Look over the data below and give the number of lines containing the word "Although", with no other words.

▸ EXTRACTED ENTRIES:
——————————

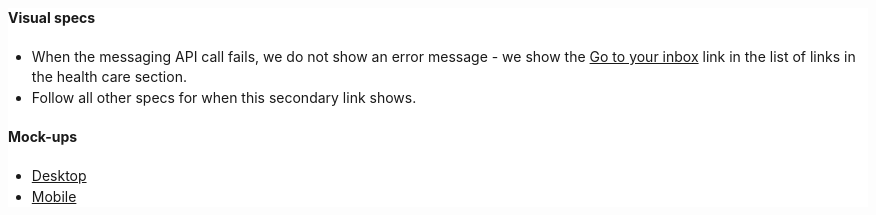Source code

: #### Visual specs
- When the messaging API call fails, we do not show an error message - we show the [Go to your inbox](https://github.com/department-of-veterans-affairs/va.gov-team/blob/master/products/identity-personalization/my-va/2022-audit/documentation/health-care-FE-documentation.md#send-a-secure-message-to-your-health-care-team-link) link in the list of links in the health care section.
- Follow all other specs for when this secondary link shows.

#### Mock-ups
- [Desktop](https://www.figma.com/file/15yOY4VEzitxm5tRMDiAzz/My-VA?type=design&node-id=0%3A318&mode=design&t=2I2vzoW03gTPk52L-1)
- [Mobile](https://www.figma.com/file/15yOY4VEzitxm5tRMDiAzz/My-VA?type=design&node-id=0%3A853&mode=design&t=2I2vzoW03gTPk52L-1)
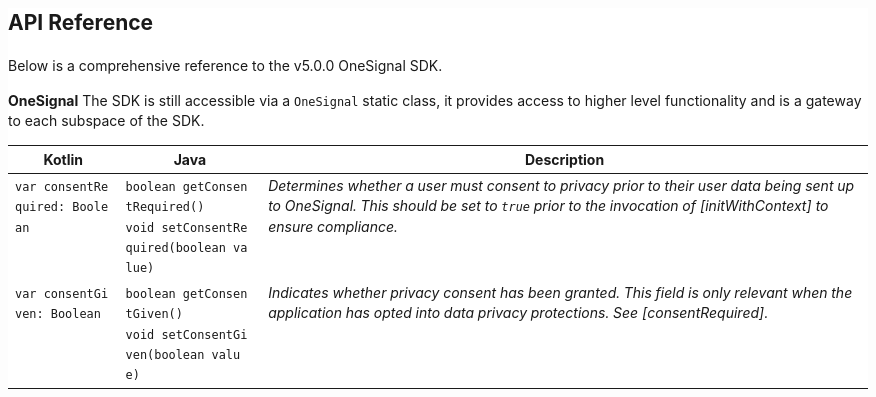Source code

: 

## API Reference

Below is a comprehensive reference to the v5.0.0 OneSignal SDK.

**OneSignal**
The SDK is still accessible via a `OneSignal` static class, it provides access to higher level functionality and is a gateway to each subspace of the SDK.

| **Kotlin**                                                              | **Java**                                                                                                                                                                | **Description**                                                                                                                                                                                                                                                                                                                                                                                                                                                                                                                                                                                                                                                                                                                                                                                                                                                                                                                                                                                            |
| ----------------------------------------------------------------------- | ----------------------------------------------------------------------------------------------------------------------------------------------------------------------- | ---------------------------------------------------------------------------------------------------------------------------------------------------------------------------------------------------------------------------------------------------------------------------------------------------------------------------------------------------------------------------------------------------------------------------------------------------------------------------------------------------------------------------------------------------------------------------------------------------------------------------------------------------------------------------------------------------------------------------------------------------------------------------------------------------------------------------------------------------------------------------------------------------------------------------------------------------------------------------------------------------------- |
| `var consentRequired: Boolean`                                   | `boolean getConsentRequired()`<br>`void setConsentRequired(boolean value)`                                                                                | *Determines whether a user must consent to privacy prior to their user data being sent up to OneSignal.  This should be set to `true` prior to the invocation of [initWithContext] to ensure compliance.*                                                                                                                                                                                                                                                                                                                                                                                                                                                                                                                                                                                                                                                                                                                                                                                                  |
| `var consentGiven: Boolean`                                           | `boolean getConsentGiven()`<br>`void setConsentGiven(boolean value)`                                                                                                | *Indicates whether privacy consent has been granted. This field is only relevant when the application has opted into data privacy protections. See [consentRequired].*                                                                                                                                                                                                                                                                                                                                                                                                                                                                                                                                                                                                                                                                                                                                                                                                                              |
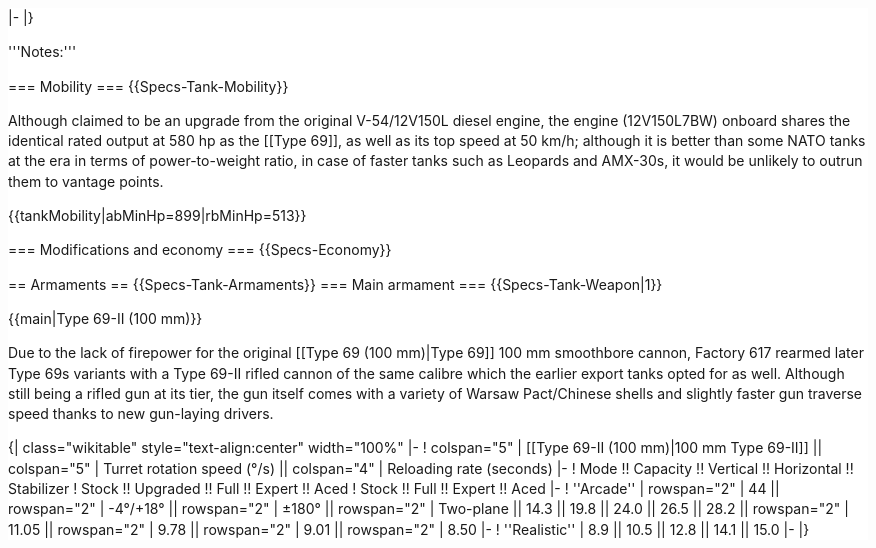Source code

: |-
|}

'''Notes:''' 



=== Mobility ===
{{Specs-Tank-Mobility}}



Although claimed to be an upgrade from the original V-54/12V150L diesel engine, the engine (12V150L7BW) onboard shares the identical rated output at 580 hp as the [[Type 69]], as well as its top speed at 50 km/h; although it is better than some NATO tanks at the era in terms of power-to-weight ratio, in case of faster tanks such as Leopards and AMX-30s, it would be unlikely to outrun them to vantage points.

{{tankMobility|abMinHp=899|rbMinHp=513}}

=== Modifications and economy ===
{{Specs-Economy}}

== Armaments ==
{{Specs-Tank-Armaments}}
=== Main armament ===
{{Specs-Tank-Weapon|1}}



{{main|Type 69-II (100 mm)}}

Due to the lack of firepower for the original [[Type 69 (100 mm)|Type 69]] 100 mm smoothbore cannon, Factory 617 rearmed later Type 69s variants with a Type 69-II rifled cannon of the same calibre which the earlier export tanks opted for as well. Although still being a rifled gun at its tier, the gun itself comes with a variety of Warsaw Pact/Chinese shells and slightly faster gun traverse speed thanks to new gun-laying drivers.

{| class="wikitable" style="text-align:center" width="100%"
|-
! colspan="5" | [[Type 69-II (100 mm)|100 mm Type 69-II]] || colspan="5" | Turret rotation speed (°/s) || colspan="4" | Reloading rate (seconds)
|-
! Mode !! Capacity !! Vertical !! Horizontal !! Stabilizer
! Stock !! Upgraded !! Full !! Expert !! Aced
! Stock !! Full !! Expert !! Aced
|-
! ''Arcade''
| rowspan="2" | 44 || rowspan="2" | -4°/+18° || rowspan="2" | ±180° || rowspan="2" | Two-plane || 14.3 || 19.8 || 24.0 || 26.5 || 28.2 || rowspan="2" | 11.05 || rowspan="2" | 9.78 || rowspan="2" | 9.01 || rowspan="2" | 8.50
|-
! ''Realistic''
| 8.9 || 10.5 || 12.8 || 14.1 || 15.0
|-
|}
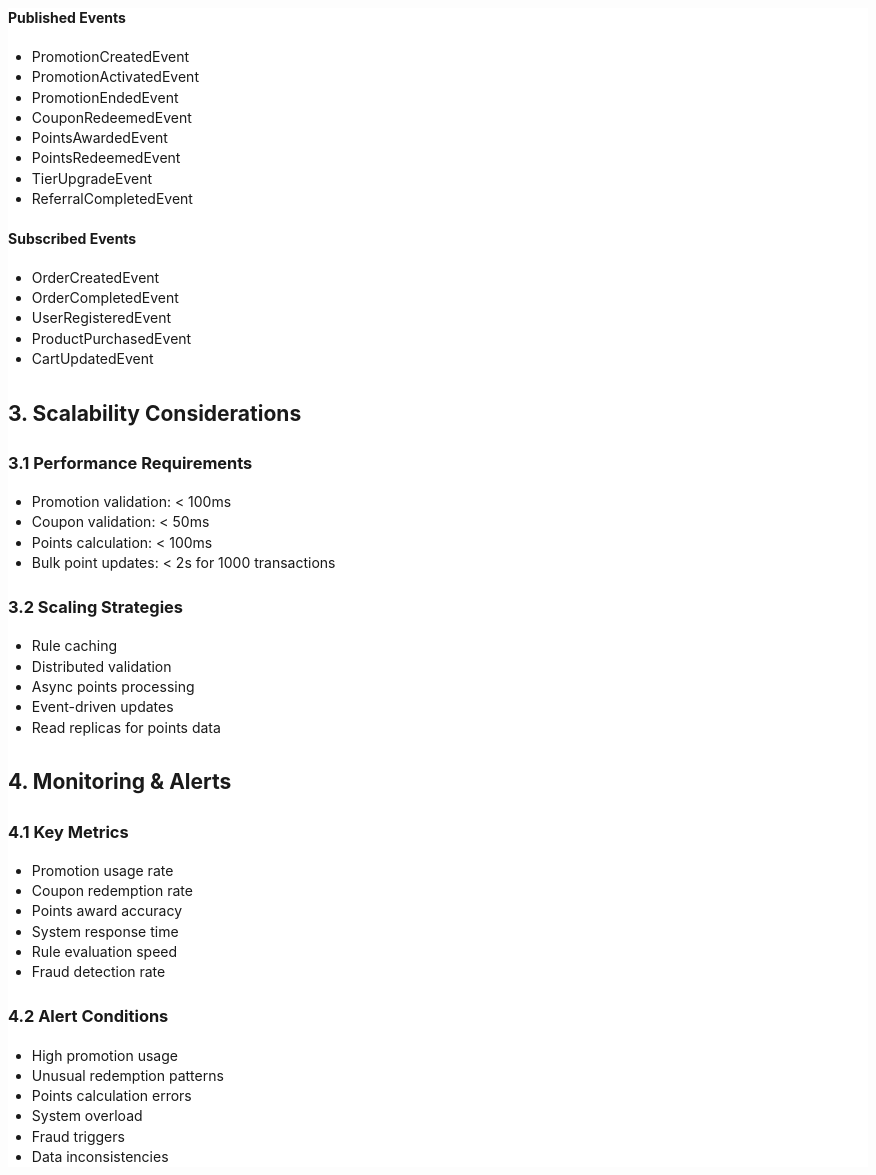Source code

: #### Published Events
- PromotionCreatedEvent
- PromotionActivatedEvent
- PromotionEndedEvent
- CouponRedeemedEvent
- PointsAwardedEvent
- PointsRedeemedEvent
- TierUpgradeEvent
- ReferralCompletedEvent

#### Subscribed Events
- OrderCreatedEvent
- OrderCompletedEvent
- UserRegisteredEvent
- ProductPurchasedEvent
- CartUpdatedEvent

## 3. Scalability Considerations

### 3.1 Performance Requirements
- Promotion validation: < 100ms
- Coupon validation: < 50ms
- Points calculation: < 100ms
- Bulk point updates: < 2s for 1000 transactions

### 3.2 Scaling Strategies
- Rule caching
- Distributed validation
- Async points processing
- Event-driven updates
- Read replicas for points data

## 4. Monitoring & Alerts

### 4.1 Key Metrics
- Promotion usage rate
- Coupon redemption rate
- Points award accuracy
- System response time
- Rule evaluation speed
- Fraud detection rate

### 4.2 Alert Conditions
- High promotion usage
- Unusual redemption patterns
- Points calculation errors
- System overload
- Fraud triggers
- Data inconsistencies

——————————

▸ SOLVED EXERCISE: 2